Recast the listing below as a JSON list of strings with one string per line. Omit blank lines and the picture lines.

[DATA SHOWN]

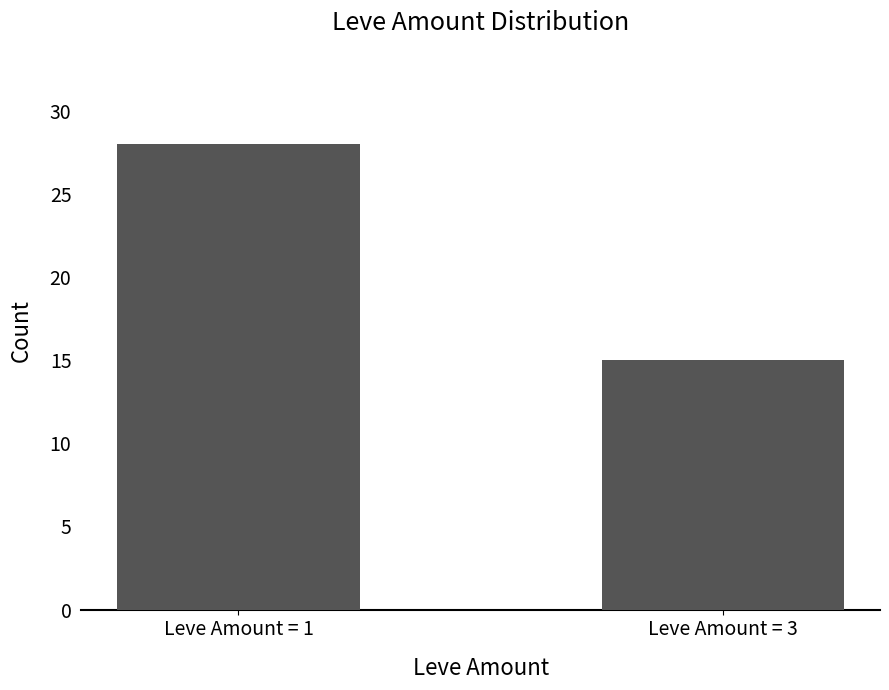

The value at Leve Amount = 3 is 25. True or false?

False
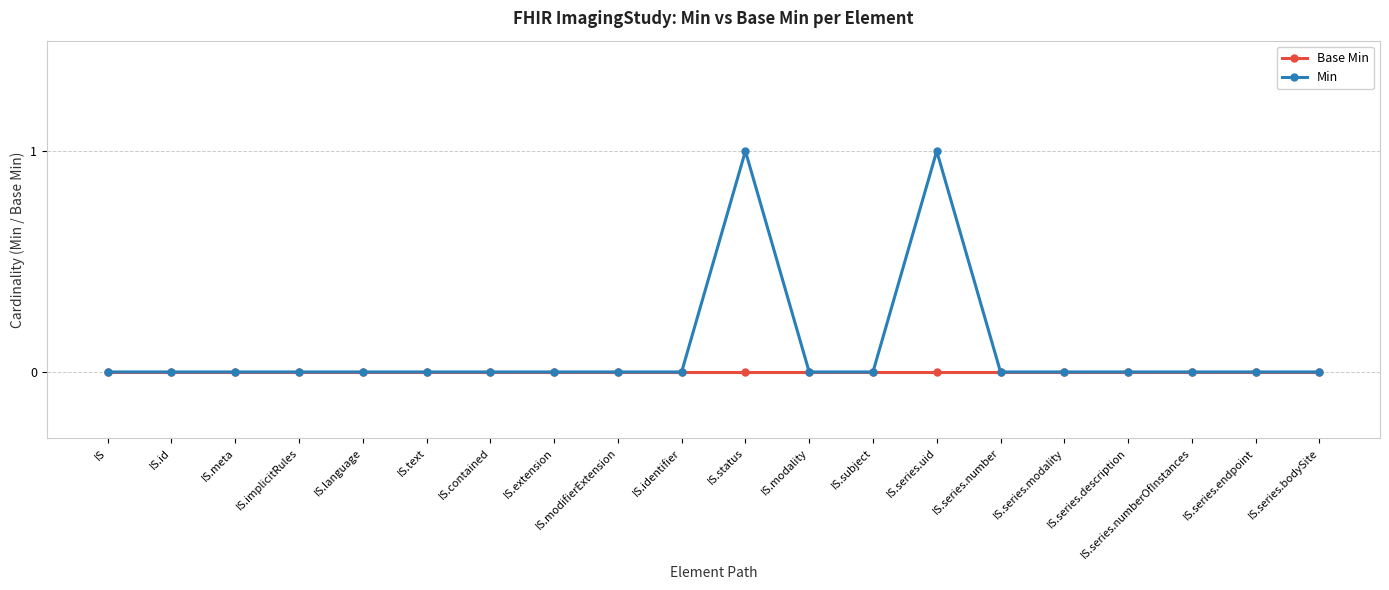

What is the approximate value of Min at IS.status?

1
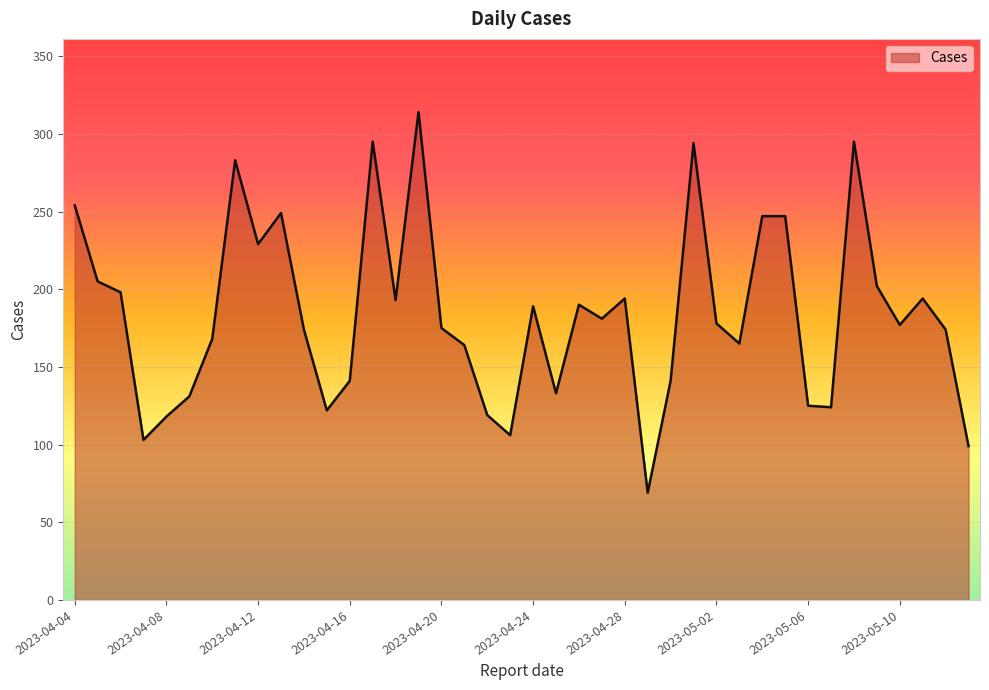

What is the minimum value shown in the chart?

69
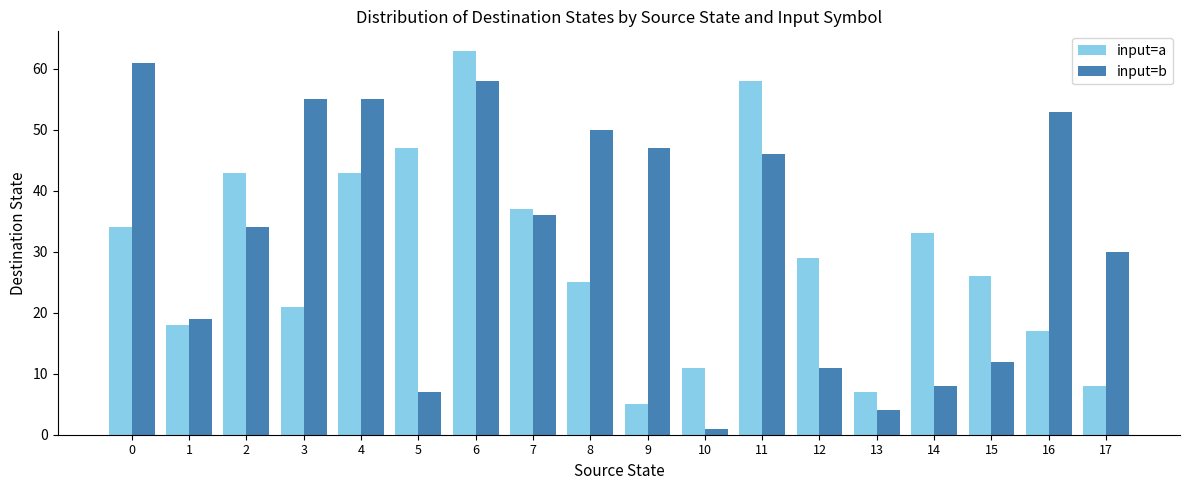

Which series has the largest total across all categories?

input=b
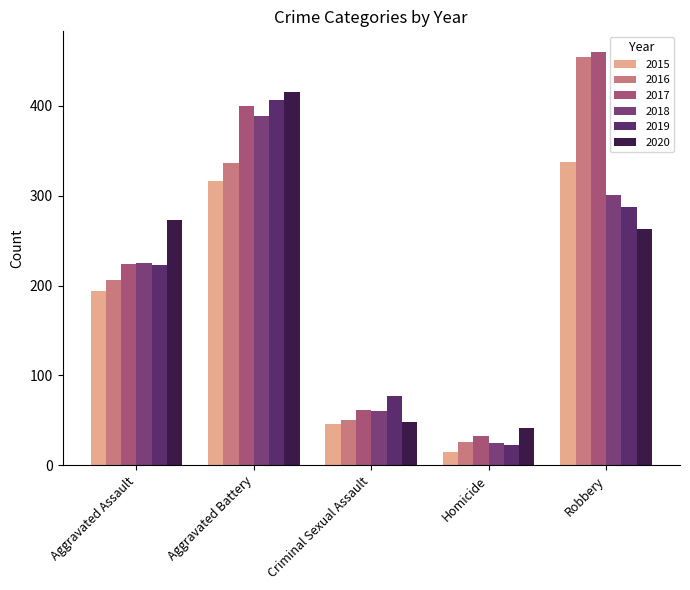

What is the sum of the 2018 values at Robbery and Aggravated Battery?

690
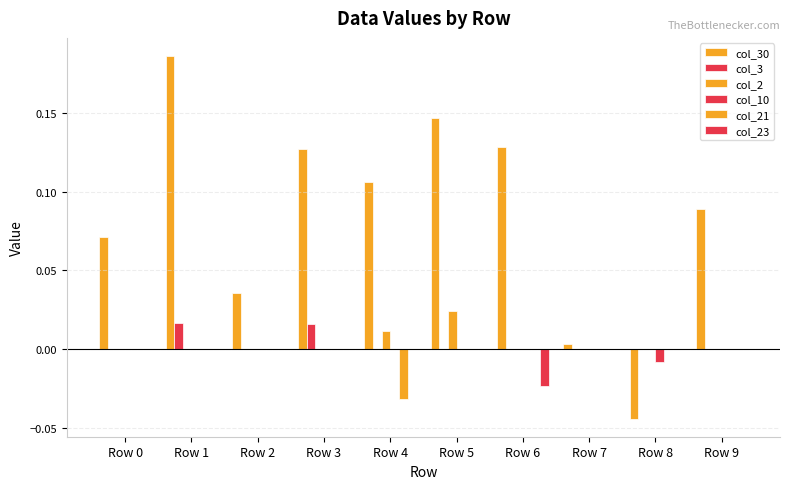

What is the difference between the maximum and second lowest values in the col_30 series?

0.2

[/DATA SHOWN]

## SOLUTION TO THIS EXERCISE:
[
  "The value at Leve Amount = 3 is 25. True or false?",
  "False",
  "What is the approximate value of Min at IS.status?",
  "1",
  "What is the minimum value shown in the chart?",
  "69",
  "Which series has the largest total across all categories?",
  "input=b",
  "What is the sum of the 2018 values at Robbery and Aggravated Battery?",
  "690",
  "What is the difference between the maximum and second lowest values in the col_30 series?",
  "0.2"
]